**What is needed**
Go through the lines below. Copy those with "Right".
━━━━━━━━━━━━━━━━━━━━━━━━━━━━━━
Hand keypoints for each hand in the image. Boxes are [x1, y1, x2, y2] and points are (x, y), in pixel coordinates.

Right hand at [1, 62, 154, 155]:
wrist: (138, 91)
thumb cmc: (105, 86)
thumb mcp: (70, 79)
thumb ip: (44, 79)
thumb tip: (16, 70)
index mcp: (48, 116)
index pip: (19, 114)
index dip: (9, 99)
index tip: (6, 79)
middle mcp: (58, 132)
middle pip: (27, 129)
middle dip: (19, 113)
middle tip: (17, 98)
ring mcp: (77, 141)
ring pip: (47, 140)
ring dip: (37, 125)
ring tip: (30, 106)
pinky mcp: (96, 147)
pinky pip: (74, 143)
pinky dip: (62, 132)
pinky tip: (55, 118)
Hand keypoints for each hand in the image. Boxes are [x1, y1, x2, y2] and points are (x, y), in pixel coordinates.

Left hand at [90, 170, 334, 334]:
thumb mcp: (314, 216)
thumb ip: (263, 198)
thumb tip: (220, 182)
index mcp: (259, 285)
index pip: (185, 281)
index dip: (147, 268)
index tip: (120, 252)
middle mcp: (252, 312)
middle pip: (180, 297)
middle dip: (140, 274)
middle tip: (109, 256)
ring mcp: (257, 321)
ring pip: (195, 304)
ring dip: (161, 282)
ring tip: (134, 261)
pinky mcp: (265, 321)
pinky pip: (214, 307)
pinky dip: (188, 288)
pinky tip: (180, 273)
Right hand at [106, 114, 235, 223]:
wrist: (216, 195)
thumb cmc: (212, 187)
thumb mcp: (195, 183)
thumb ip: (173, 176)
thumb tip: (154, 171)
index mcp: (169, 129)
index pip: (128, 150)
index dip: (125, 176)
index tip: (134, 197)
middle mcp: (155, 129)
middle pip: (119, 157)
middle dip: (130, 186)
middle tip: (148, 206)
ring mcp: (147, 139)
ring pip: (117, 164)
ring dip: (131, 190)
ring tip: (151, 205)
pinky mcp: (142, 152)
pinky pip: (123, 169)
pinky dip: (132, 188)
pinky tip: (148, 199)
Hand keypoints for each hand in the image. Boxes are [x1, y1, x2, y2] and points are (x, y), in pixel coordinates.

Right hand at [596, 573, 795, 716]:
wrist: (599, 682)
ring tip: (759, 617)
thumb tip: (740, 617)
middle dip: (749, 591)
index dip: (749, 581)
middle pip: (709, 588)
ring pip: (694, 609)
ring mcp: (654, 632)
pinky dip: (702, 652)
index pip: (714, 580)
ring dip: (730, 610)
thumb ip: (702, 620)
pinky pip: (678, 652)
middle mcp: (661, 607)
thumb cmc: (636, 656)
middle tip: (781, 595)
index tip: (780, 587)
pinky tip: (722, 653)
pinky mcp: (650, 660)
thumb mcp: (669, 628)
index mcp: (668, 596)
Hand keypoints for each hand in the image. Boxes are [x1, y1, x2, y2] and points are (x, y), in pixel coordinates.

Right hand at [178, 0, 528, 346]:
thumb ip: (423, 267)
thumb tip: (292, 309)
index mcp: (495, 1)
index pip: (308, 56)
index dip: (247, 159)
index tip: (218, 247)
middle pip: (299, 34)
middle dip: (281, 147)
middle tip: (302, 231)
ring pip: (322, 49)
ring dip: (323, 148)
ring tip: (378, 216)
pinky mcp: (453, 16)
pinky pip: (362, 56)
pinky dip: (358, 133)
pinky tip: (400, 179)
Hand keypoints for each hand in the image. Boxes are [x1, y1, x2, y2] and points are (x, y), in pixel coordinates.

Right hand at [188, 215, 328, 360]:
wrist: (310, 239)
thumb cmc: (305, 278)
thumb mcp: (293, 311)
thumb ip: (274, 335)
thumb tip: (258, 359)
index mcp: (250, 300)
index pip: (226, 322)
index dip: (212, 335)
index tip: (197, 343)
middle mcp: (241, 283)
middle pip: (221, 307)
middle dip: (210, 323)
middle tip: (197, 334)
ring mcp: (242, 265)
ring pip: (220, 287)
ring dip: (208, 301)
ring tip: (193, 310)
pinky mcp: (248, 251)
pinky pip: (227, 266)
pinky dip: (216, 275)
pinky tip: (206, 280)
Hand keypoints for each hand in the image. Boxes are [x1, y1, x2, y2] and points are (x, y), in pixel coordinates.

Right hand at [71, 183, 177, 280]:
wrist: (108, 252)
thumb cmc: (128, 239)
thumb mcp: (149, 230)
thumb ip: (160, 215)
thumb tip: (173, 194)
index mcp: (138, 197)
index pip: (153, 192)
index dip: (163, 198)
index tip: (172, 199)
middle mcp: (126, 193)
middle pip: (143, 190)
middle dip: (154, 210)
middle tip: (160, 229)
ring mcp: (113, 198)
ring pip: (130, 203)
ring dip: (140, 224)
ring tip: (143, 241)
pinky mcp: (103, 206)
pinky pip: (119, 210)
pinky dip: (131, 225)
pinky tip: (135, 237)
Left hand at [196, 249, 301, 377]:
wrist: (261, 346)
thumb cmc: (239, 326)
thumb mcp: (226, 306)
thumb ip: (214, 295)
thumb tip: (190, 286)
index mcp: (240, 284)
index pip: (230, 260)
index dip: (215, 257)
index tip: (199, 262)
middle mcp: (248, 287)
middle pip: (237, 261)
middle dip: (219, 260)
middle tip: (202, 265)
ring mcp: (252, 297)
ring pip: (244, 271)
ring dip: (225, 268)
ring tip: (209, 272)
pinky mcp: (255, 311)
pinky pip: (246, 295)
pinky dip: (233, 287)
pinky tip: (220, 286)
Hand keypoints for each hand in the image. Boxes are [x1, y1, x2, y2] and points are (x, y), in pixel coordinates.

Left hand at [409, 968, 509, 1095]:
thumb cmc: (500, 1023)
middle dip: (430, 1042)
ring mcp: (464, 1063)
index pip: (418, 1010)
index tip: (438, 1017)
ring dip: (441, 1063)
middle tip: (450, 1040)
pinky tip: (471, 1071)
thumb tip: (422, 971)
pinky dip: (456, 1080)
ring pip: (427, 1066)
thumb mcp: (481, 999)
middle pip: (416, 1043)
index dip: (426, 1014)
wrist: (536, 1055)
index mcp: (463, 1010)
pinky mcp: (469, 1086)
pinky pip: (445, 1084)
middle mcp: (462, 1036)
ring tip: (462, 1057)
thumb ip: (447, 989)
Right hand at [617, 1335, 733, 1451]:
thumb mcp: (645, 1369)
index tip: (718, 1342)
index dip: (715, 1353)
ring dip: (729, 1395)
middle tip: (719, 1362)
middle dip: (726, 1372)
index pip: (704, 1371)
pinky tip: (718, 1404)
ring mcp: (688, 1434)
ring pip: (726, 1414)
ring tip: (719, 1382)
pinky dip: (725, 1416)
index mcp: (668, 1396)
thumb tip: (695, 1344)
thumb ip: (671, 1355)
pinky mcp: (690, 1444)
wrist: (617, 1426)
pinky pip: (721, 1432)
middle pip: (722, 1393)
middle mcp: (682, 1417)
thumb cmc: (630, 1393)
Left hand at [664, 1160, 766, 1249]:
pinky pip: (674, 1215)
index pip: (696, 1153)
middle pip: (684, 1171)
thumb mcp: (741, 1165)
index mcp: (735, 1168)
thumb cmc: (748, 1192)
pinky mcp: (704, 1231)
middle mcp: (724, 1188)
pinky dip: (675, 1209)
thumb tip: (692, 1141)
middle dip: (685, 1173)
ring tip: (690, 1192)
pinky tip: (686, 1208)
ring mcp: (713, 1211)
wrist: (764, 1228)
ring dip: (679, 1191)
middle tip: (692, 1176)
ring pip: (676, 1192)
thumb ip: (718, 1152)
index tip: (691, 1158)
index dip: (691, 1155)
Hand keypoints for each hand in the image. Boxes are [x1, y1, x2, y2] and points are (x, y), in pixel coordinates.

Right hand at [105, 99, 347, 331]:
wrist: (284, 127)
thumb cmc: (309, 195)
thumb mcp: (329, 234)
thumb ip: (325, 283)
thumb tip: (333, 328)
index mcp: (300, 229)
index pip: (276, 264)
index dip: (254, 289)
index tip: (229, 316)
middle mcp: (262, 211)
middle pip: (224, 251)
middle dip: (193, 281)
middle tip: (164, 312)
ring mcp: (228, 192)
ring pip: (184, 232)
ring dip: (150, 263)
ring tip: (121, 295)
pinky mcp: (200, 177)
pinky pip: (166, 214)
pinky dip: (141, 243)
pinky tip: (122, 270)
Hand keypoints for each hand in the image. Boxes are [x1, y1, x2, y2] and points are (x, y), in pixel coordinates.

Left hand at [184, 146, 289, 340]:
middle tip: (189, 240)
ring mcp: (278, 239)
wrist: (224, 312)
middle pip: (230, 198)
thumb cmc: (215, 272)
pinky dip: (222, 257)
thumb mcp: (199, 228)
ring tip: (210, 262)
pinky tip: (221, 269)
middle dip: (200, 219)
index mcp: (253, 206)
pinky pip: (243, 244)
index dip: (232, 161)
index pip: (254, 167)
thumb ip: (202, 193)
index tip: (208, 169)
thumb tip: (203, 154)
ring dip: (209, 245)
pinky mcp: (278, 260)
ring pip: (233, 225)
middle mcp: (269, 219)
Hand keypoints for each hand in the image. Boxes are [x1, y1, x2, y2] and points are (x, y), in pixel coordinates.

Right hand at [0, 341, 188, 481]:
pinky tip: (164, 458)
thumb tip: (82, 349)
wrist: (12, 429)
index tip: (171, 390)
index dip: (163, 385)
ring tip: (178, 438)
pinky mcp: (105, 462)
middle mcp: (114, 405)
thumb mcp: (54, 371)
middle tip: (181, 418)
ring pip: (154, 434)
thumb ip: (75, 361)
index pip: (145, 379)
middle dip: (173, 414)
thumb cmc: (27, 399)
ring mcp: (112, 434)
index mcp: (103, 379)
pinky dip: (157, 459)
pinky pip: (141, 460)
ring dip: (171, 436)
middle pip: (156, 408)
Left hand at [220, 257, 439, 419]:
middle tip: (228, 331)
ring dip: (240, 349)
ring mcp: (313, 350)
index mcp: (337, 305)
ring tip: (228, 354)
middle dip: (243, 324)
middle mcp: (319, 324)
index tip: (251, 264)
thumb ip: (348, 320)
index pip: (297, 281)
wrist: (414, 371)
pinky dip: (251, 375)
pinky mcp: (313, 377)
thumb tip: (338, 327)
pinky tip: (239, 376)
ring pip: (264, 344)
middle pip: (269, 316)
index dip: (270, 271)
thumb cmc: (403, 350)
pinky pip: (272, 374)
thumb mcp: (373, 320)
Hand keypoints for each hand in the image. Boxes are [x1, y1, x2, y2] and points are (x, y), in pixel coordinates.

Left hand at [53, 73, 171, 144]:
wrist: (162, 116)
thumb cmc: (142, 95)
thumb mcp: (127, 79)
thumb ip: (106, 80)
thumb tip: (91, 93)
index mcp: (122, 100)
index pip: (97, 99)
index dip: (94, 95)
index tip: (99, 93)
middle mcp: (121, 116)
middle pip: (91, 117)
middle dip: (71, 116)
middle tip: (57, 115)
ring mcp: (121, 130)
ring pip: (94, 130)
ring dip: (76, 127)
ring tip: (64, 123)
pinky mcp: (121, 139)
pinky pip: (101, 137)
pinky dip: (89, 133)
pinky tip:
━━━━━━━━━━━━━━━━━━━━━━━━━━━━━━
**Answer for this exercise**
Right hand at [1, 62, 154, 155]:
Right hand at [106, 114, 235, 223]:
Right hand at [596, 573, 795, 716]:
Right hand at [178, 0, 528, 346]:
Right hand at [188, 215, 328, 360]:
Right hand at [71, 183, 177, 280]:
Right hand at [617, 1335, 733, 1451]:
Right hand at [105, 99, 347, 331]:
Right hand at [0, 341, 188, 481]:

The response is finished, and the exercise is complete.